• _EXERCISE OBJECTIVE_
Transcribe the passage of the subwoofer forum thread below, starting with "In my opinion" and going on through "can do 115 dB.".

• _PAGE EXTRACT_
--- START ---
Rules for matching subwoofers to room size


I am setting up a new music listening room and will be adding a subwoofer for movies and (mostly) to fill out the full audio spectrum for music. Is there a rule of thumb for subwoofer size/output for a given room volume? My room will be about 11x20x8 WxLxH. Thanks in advance.
knownothing

Showing 5 responses by audiokinesis

If a subwoofer has a steep crossover at 80 Hz or below you can place it anywhere in the room and not be able to hear its location. The reason is, at 80 Hz and below wavelengths are so long that the ear cannot tell what direction they are coming from because the arrival time difference from one ear to the other is too small of a fraction of a wavelength. Now the 80 Hz figure comes from tests done with pure sine waves; in a sound system where you have main speakers reproducing the upper harmonics which are giving you strong directional cues you can probably run the subs above 80 Hz and they won't give away their location as long as the lower midrange energy is filtered out.

Note that we localize the direction of bass instruments (kickdrum, bass guitar, double-bass, organ, synth) from the higher harmomics, not the fundamental.

In my opinion the main argument for using multiple subs has to do with smoothing out the in-room response, as Drew Eckardt says. The roughness of the in-room bass response is approximately inversely proportional to the number of independent bass sources within the room, but that being said not all multisub placement strategies are created equal. Using multiple subs is not a cost-effective way to maximize output level if that's the top priority; a single powerful ubersub will almost always go louder (and deeper) than its dollar equivalent in multiple smaller subs.

As far as subwoofer output capability, the rule of thumb is that you want your sub(s) to be able to keep up with your mains, but overkill isn't worth paying for. If your mains audibly distort at 105 dB and you have no plans to replace them, there is little point in getting a subwoofer system that can do 115 dB.

Duke
dealer/manufacturer
Eldartford, note that I specified "steep crossover". The typical 12 dB per octave lowpass filter is too shallow; you need a 24 dB per octave filter if the crossover point is going to be up around 80 Hz or so.

I repeat that the ear cannot localize sounds below 80 Hz; it is physiologically nearly impossible. When you hear the location of a kickdrum, your ears are using the upper harmonics and skin tone to determine its location. The bottom end of the kickdrum sound will seem to come from the same location as the upper frequencies, but it doesn't matter whether it really does or not.
--- END ---
• _EXTRACTED MATERIAL_
--- START ---
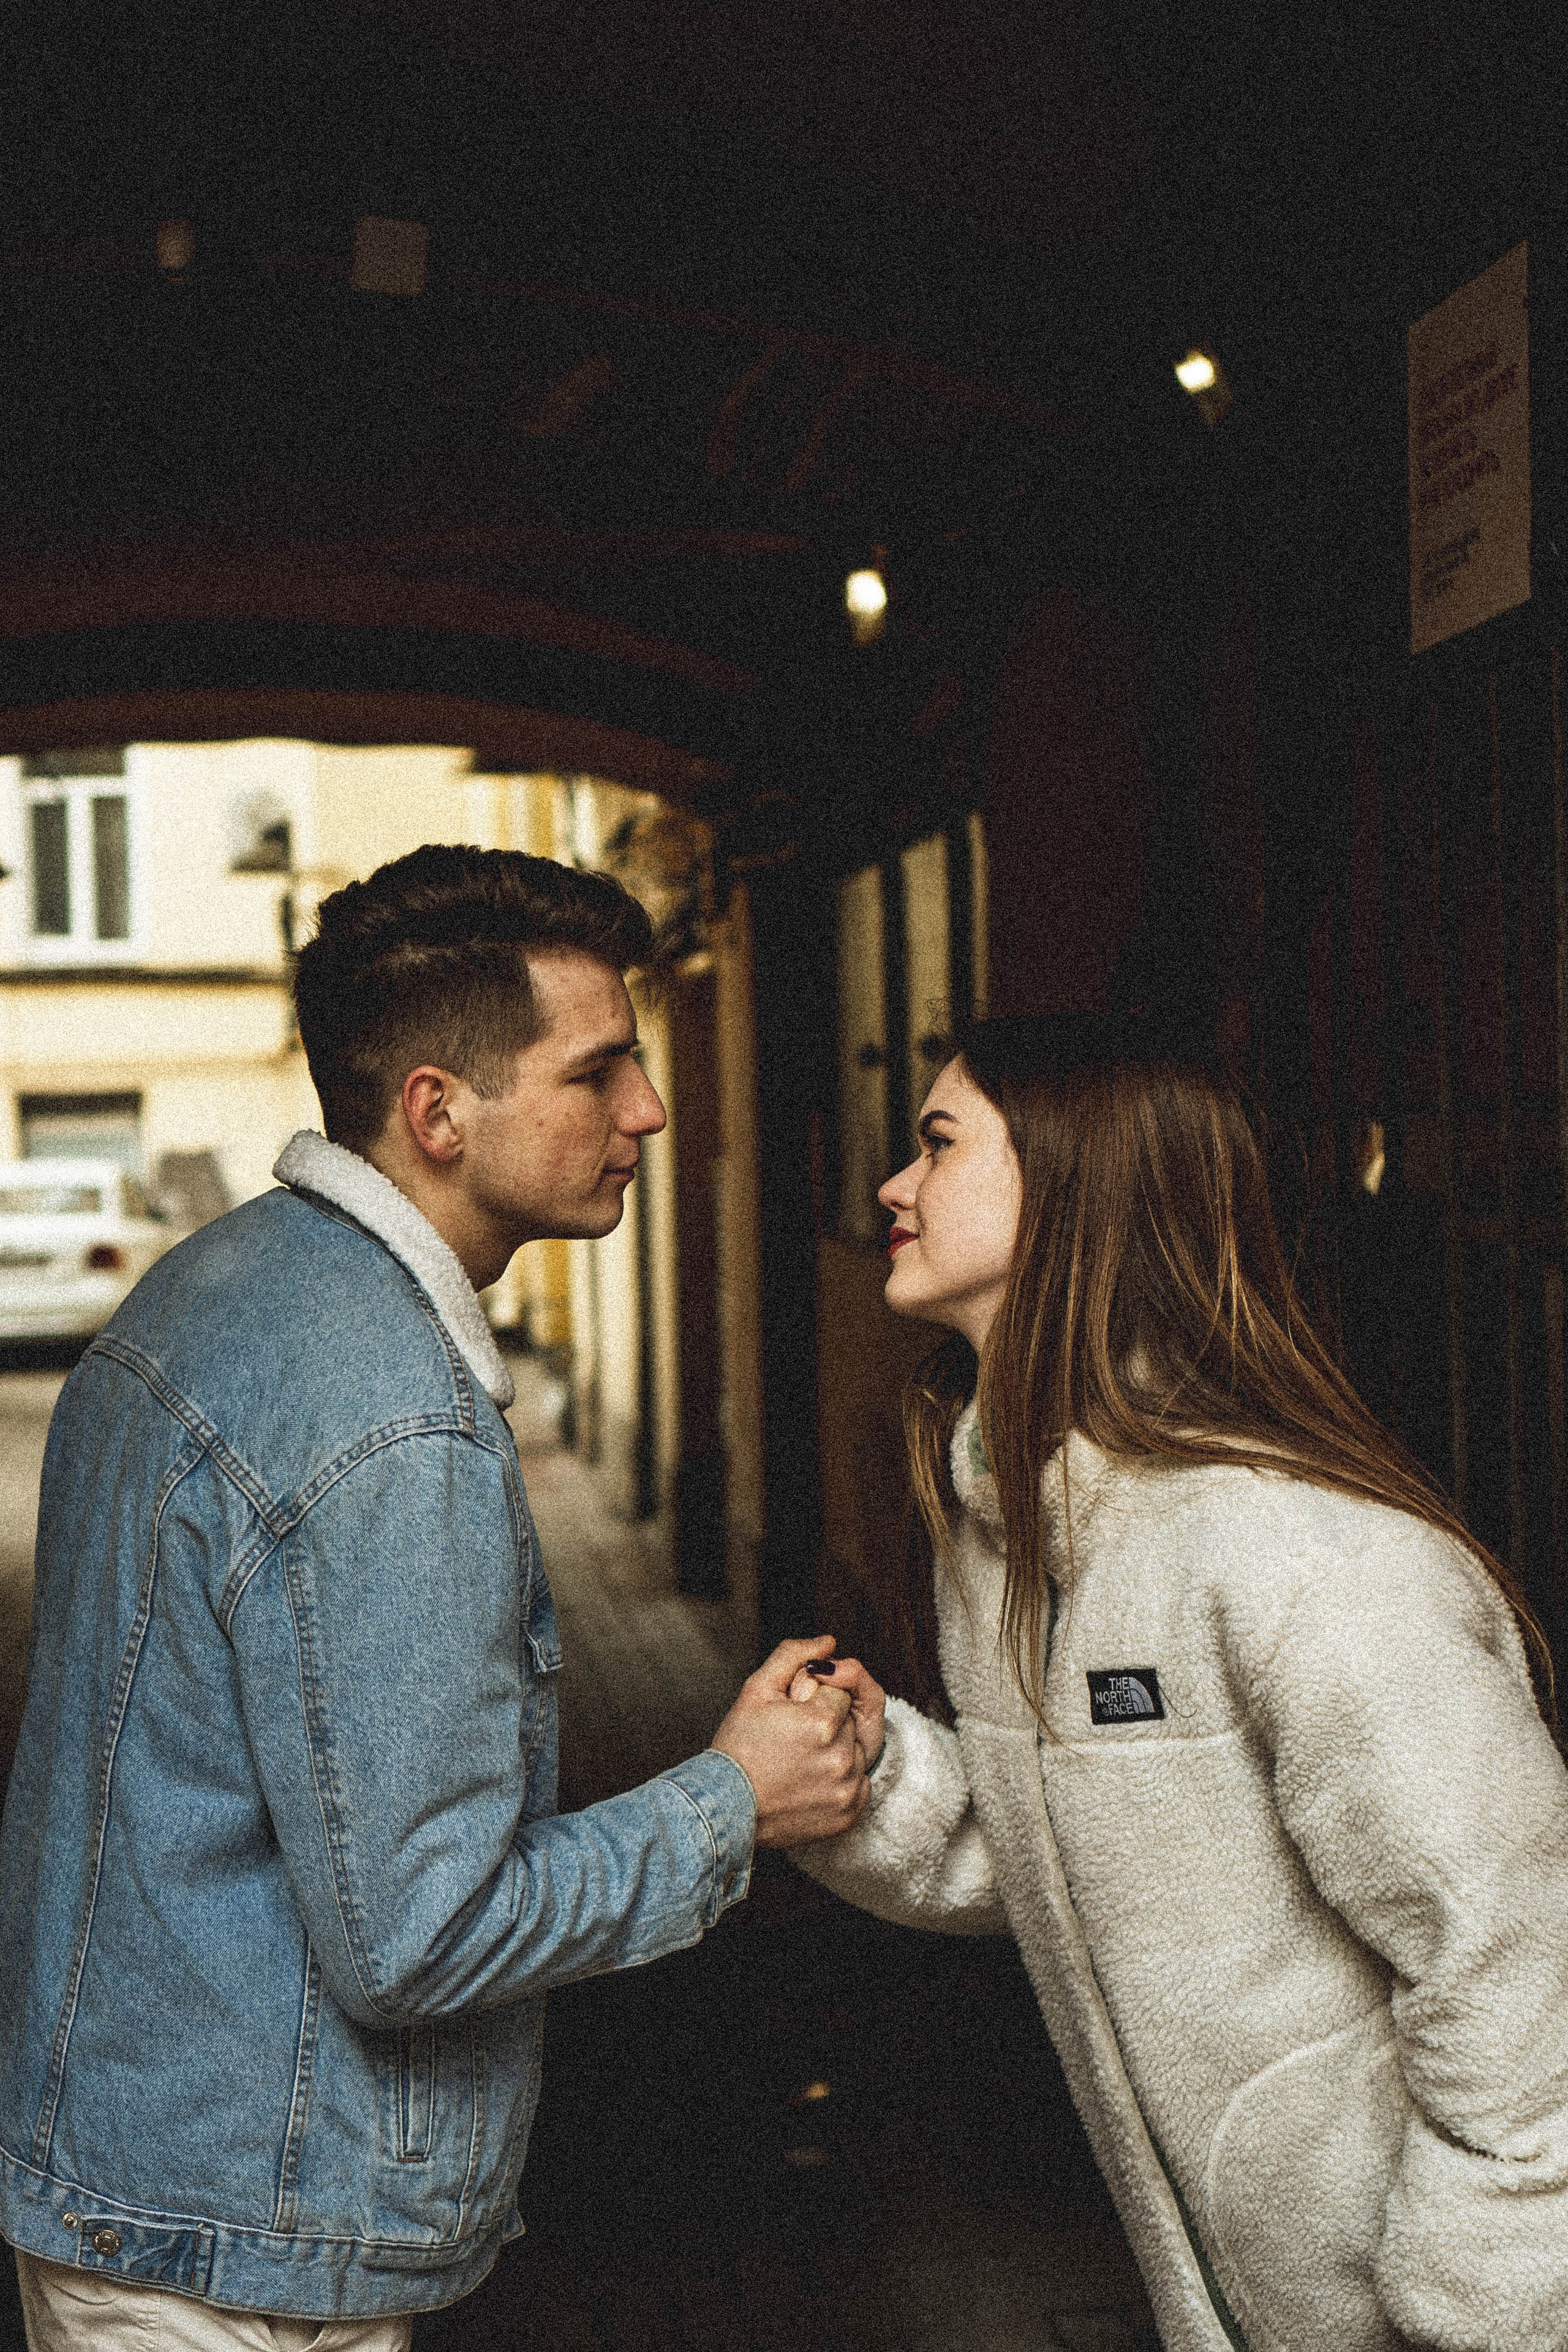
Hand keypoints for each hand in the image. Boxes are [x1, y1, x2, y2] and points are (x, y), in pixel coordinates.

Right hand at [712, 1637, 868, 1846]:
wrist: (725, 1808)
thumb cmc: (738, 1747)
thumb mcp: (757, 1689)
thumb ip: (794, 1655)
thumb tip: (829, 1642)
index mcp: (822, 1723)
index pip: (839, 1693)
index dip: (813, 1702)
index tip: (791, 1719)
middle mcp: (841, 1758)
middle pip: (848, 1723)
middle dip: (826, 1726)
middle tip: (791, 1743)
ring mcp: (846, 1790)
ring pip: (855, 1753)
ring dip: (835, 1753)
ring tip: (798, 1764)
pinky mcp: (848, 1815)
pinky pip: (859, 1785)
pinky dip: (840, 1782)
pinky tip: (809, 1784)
--- END ---
--- START ---
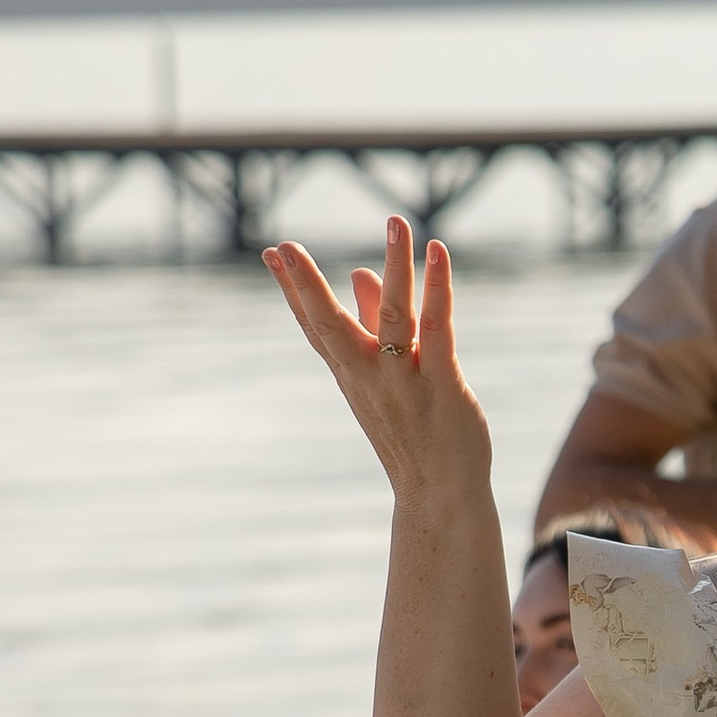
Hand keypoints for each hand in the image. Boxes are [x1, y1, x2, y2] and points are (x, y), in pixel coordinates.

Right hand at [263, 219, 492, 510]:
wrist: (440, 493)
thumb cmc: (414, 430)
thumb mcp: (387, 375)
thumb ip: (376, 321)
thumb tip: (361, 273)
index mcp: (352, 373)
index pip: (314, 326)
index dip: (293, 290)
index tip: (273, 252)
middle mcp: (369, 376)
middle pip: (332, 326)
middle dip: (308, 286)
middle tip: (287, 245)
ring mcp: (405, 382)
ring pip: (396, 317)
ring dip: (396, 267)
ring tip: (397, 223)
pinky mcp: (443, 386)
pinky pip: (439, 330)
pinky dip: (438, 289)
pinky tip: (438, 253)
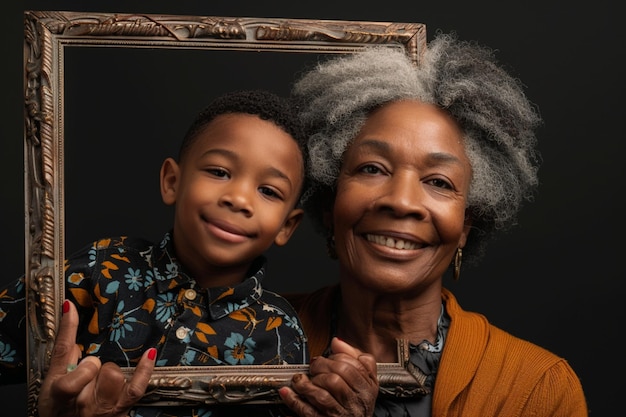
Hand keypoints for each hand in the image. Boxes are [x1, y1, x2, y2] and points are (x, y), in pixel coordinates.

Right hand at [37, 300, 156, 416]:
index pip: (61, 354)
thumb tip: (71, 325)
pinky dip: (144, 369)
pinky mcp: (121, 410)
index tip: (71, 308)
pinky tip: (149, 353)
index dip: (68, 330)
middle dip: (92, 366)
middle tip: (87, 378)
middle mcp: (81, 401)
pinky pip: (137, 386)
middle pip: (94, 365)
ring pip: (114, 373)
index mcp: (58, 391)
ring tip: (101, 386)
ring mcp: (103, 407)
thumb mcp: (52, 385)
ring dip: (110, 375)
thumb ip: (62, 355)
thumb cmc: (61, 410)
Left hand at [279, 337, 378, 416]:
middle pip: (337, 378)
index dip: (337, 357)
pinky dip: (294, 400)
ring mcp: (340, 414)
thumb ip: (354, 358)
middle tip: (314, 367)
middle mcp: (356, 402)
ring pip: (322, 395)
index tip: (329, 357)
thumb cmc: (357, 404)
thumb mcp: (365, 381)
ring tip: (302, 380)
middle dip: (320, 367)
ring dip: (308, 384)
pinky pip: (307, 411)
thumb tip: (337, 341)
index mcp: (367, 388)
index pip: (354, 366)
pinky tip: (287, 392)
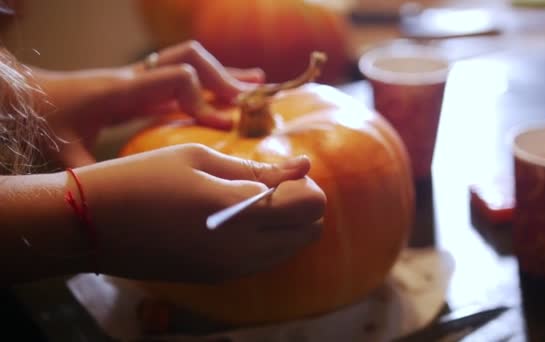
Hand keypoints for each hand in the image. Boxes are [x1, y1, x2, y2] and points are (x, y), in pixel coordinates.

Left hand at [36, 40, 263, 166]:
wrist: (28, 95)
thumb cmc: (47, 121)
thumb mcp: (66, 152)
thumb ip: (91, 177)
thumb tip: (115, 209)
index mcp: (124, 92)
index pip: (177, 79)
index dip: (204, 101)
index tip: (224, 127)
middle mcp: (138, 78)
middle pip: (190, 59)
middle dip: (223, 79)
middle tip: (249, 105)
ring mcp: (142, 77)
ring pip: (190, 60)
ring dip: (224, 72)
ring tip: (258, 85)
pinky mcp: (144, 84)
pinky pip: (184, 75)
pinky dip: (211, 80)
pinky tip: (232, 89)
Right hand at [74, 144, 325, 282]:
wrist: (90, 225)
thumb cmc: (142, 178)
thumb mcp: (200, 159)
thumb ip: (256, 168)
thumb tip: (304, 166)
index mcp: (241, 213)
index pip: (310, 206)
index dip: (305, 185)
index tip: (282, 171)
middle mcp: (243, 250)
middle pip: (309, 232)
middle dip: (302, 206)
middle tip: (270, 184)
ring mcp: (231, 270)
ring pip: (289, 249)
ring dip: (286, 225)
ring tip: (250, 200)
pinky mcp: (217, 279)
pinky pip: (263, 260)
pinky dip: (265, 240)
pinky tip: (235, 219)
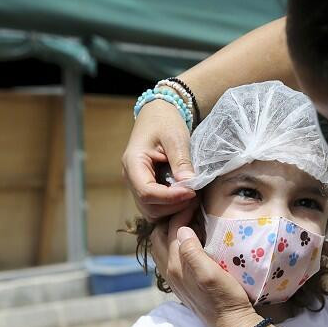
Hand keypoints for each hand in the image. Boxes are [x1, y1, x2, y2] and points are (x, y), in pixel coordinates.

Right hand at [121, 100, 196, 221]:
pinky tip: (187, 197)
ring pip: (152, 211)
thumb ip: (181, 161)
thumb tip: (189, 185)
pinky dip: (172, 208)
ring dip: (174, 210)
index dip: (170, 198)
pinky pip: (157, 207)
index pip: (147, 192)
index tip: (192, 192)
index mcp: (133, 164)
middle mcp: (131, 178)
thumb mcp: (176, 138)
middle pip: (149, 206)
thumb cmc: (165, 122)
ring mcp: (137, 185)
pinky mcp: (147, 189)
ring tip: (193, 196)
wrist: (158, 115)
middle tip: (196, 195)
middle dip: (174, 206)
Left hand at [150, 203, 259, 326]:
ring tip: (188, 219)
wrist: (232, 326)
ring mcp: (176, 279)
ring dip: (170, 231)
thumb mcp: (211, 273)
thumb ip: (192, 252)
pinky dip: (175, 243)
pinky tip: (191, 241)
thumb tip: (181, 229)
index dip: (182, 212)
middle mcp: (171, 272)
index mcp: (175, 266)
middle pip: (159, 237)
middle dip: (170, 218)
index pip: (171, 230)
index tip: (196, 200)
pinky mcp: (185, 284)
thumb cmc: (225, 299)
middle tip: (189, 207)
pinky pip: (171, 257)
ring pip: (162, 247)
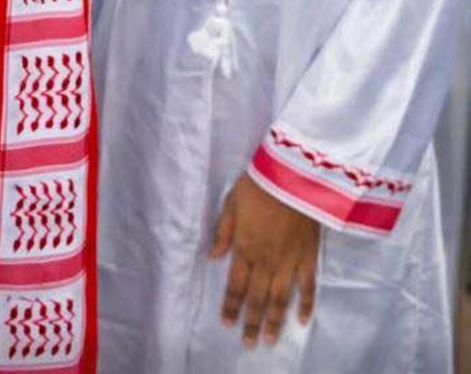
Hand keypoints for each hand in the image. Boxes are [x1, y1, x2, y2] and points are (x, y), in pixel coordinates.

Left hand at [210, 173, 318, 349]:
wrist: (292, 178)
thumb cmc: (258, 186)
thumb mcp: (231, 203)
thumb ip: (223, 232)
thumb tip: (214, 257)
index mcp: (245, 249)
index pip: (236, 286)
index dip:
--- END ---
--- START ---
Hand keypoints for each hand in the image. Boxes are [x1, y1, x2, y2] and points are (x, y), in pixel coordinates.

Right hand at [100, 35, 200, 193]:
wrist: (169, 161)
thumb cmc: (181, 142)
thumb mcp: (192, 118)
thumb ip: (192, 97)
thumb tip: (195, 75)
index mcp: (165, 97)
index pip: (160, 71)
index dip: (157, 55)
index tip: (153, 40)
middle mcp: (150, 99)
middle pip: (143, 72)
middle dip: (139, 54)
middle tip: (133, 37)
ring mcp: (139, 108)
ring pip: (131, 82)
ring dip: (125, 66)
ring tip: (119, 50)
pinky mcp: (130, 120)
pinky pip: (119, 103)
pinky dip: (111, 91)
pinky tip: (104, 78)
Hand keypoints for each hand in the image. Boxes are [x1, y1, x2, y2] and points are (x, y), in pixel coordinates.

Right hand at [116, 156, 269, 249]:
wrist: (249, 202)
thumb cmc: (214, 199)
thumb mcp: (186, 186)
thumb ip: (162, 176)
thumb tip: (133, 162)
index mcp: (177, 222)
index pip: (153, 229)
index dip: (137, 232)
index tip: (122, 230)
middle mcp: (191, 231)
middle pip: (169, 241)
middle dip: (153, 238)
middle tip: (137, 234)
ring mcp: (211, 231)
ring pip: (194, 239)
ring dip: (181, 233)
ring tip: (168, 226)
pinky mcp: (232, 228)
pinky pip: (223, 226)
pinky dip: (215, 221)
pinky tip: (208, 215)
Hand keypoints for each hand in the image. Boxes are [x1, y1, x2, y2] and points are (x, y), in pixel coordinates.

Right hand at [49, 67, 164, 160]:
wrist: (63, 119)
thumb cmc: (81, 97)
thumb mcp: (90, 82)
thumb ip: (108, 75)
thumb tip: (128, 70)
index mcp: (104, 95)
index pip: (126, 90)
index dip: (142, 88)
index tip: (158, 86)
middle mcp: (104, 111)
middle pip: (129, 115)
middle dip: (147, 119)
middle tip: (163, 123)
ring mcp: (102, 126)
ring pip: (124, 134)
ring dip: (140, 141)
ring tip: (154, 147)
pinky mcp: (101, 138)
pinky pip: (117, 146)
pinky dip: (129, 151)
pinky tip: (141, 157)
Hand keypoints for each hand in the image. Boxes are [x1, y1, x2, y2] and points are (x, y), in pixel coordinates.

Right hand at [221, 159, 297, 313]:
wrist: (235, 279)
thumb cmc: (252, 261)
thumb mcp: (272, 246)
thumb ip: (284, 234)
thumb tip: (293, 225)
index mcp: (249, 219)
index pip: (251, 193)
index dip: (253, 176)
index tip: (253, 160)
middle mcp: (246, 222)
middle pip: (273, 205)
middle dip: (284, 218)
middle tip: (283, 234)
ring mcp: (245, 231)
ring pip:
--- END ---
• _COMPLETED EXERCISE_
In my opinion the main argument for using multiple subs has to do with smoothing out the in-room response, as Drew Eckardt says. The roughness of the in-room bass response is approximately inversely proportional to the number of independent bass sources within the room, but that being said not all multisub placement strategies are created equal. Using multiple subs is not a cost-effective way to maximize output level if that's the top priority; a single powerful ubersub will almost always go louder (and deeper) than its dollar equivalent in multiple smaller subs.

As far as subwoofer output capability, the rule of thumb is that you want your sub(s) to be able to keep up with your mains, but overkill isn't worth paying for. If your mains audibly distort at 105 dB and you have no plans to replace them, there is little point in getting a subwoofer system that can do 115 dB.